Page text
#####

I was going to study abroad in Peru last summer because I desperately want to go to Machu Picchu. I back packed in the Grand Canyon last Thanksgiving to have my breath taken away by the sunset over the glorious ridge. When I studied in England, every time I went to a new city in Europe I sought out the highest point to feast my eyes on the view.

Knowing those things about me, it makes sense that I would chose a route where I thought I could see some incredibly beautiful things. Peru, Machu Picchu. Nepal, the Himalayas. India, all of its colors. The beaches in Southeast Asia. More of the Andes mountains in Chile. The list could go on. I’m not saying my entire motivation for the World Race was to see pretty things, but it’s certain that it was significant reason I chose my route.

When my squad received an email last week asking several girls to consider changing teams, I my heart did not stir. I thought, “hmm….nah, not for me. I’m happy here – I’ve been on this squad since March.” That night I laid in bed thinking about why I love my route so much and it struck me that it had been a long time since I prayed for the people in the countries I would be visiting. I prayed often for my squad mates but did I pray for Peruvians? Or Nepali people? Did I care more about seeing their country than sharing the love of Christ. I can only describe that since that night God spoon fed me bites of humble pie that spread from my gut to my heart.

God isn’t asking me to embark on this journey to worship His gifts. I am meant to worship the Gifter. Of course, the gifts serve a wonderful purpose when they direct your eye and heart back to the Creator of them all. This race is about loving and serving people and learning what it means to be a disciple, whether that happen in cinder block rooms for 11 months or pristine meadows and mountain tops. 

Within 24 hours I was talking to my mobilizer (shout out to Kristin Rene for being awesome) in Atlanta about a new route when I blurted out, “I need God to have victory over my vanity before the race even starts.” There was a pause and I think we both said “wow” at the same time. It hurt to profess that. Within minutes my heart was beating a faster and I was over come with joy. A silly joy that made me joke about frolicking in a field because He has victory over my vanity.

I made a few more phone calls and heard back some similar response including, “I can hear the smile on your face and joy in your heart right now.” I called Kristin Rene back and said, “I think I should be on a different route.”

#####

Record extracts
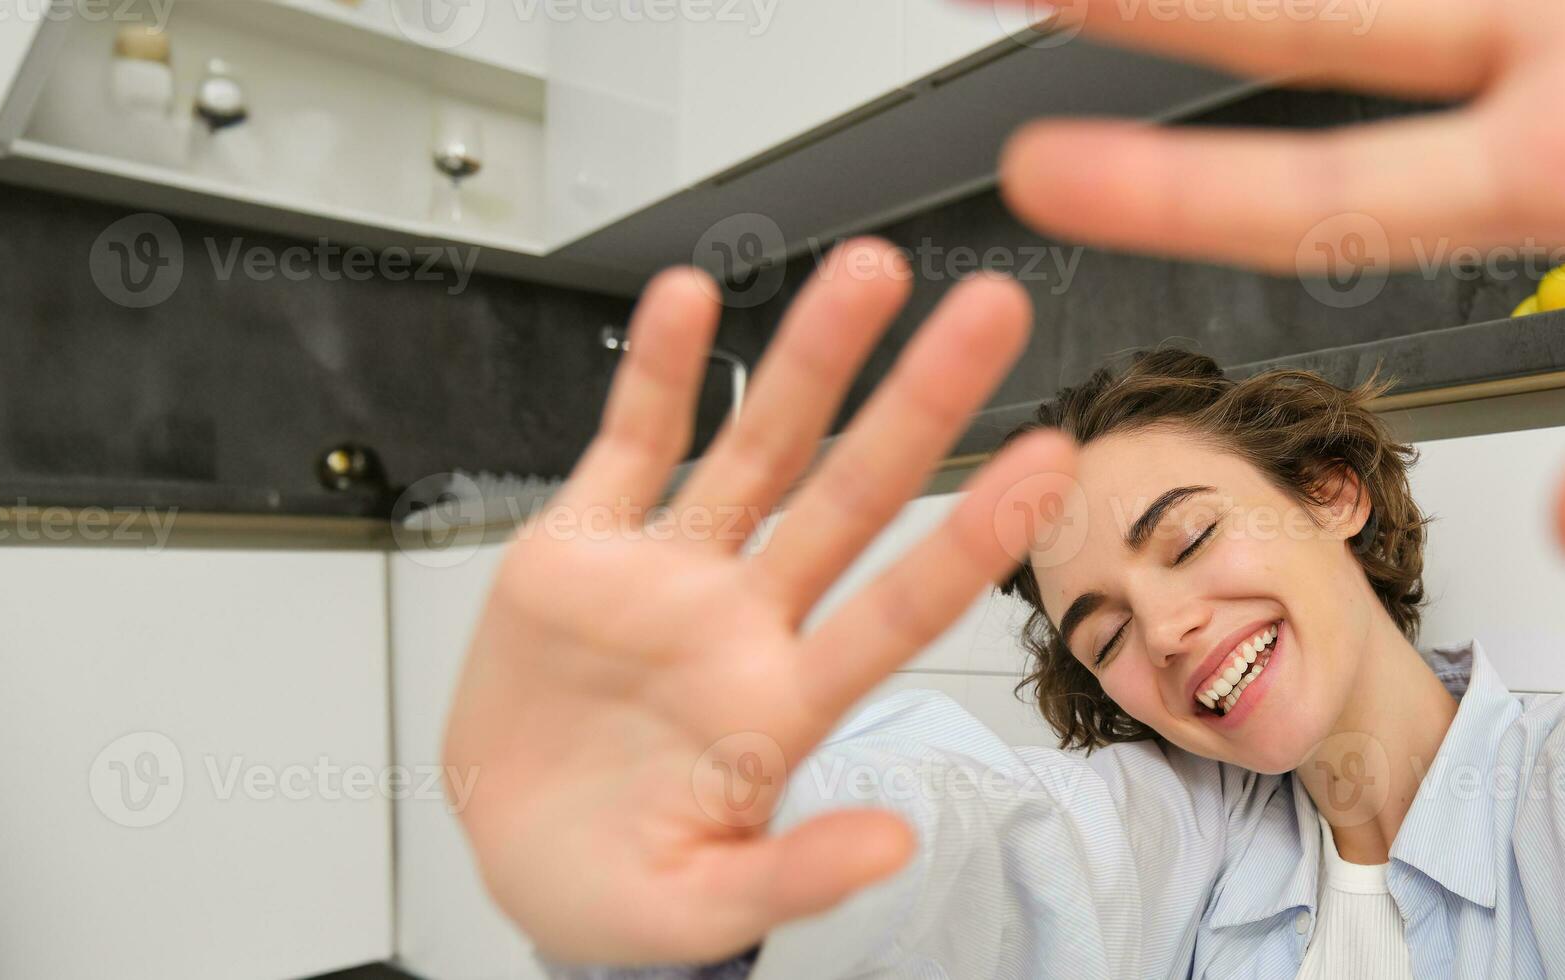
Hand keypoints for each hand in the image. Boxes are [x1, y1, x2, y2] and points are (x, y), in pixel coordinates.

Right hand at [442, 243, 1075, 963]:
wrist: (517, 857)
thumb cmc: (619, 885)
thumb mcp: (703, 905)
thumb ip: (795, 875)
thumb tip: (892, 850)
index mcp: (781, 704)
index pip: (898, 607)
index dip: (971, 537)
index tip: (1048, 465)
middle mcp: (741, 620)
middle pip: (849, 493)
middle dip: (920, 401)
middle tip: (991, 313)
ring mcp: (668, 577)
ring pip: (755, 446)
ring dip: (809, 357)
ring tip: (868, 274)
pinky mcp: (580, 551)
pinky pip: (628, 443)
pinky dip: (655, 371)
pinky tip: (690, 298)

#####

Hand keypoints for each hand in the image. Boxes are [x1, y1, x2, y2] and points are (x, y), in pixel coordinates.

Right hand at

#####

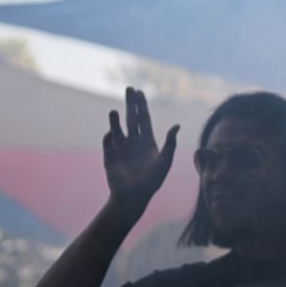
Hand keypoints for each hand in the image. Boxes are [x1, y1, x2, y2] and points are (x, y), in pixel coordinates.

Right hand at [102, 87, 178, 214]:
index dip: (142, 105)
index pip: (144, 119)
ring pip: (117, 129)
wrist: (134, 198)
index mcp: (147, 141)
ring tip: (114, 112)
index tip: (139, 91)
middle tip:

#####

Exercise instructions
Can you give the World Race post again, starting with "God isn’t asking" and going on through "and mountain tops.", and change "Gifter" to "Giver"?

Written reply
God isn’t asking me to embark on this journey to worship His gifts. I am meant to worship the Giver. Of course, the gifts serve a wonderful purpose when they direct your eye and heart back to the Creator of them all. This race is about loving and serving people and learning what it means to be a disciple, whether that happen in cinder block rooms for 11 months or pristine meadows and mountain tops.